# [Exercise details]
Repeat the data as given. Images do not go in the copy.

[Saved data entries]
____
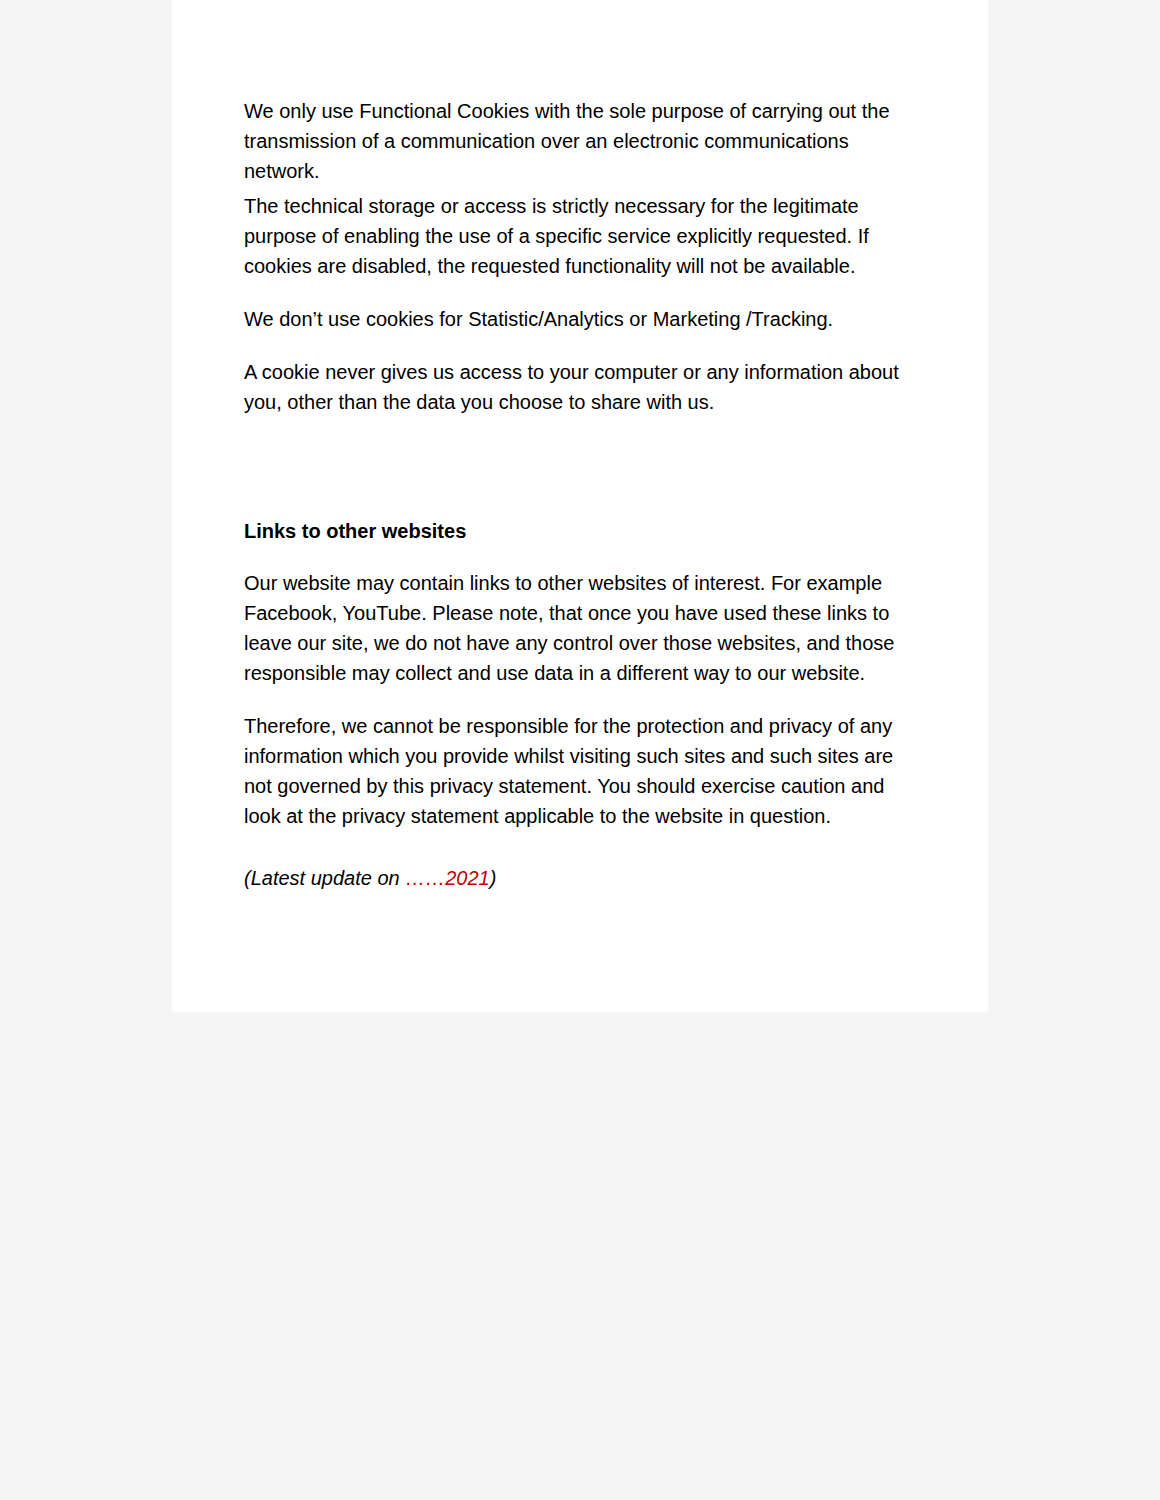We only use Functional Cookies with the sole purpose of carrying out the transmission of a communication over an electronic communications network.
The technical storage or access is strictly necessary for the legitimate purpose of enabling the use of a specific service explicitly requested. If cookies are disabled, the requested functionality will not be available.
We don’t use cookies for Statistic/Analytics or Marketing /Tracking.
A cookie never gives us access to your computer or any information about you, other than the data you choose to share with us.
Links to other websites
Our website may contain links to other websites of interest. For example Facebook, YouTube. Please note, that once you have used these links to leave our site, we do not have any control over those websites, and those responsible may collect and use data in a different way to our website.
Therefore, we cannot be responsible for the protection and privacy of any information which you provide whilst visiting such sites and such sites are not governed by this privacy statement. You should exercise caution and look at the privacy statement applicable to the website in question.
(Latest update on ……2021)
____
# [The completed task]
We only use Functional Cookies with the sole purpose of carrying out the transmission of a communication over an electronic communications network.
The technical storage or access is strictly necessary for the legitimate purpose of enabling the use of a specific service explicitly requested. If cookies are disabled, the requested functionality will not be available.
We don’t use cookies for Statistic/Analytics or Marketing /Tracking.
A cookie never gives us access to your computer or any information about you, other than the data you choose to share with us.
Links to other websites
Our website may contain links to other websites of interest. For example Facebook, YouTube. Please note, that once you have used these links to leave our site, we do not have any control over those websites, and those responsible may collect and use data in a different way to our website.
Therefore, we cannot be responsible for the protection and privacy of any information which you provide whilst visiting such sites and such sites are not governed by this privacy statement. You should exercise caution and look at the privacy statement applicable to the website in question.
(Latest update on ……2021)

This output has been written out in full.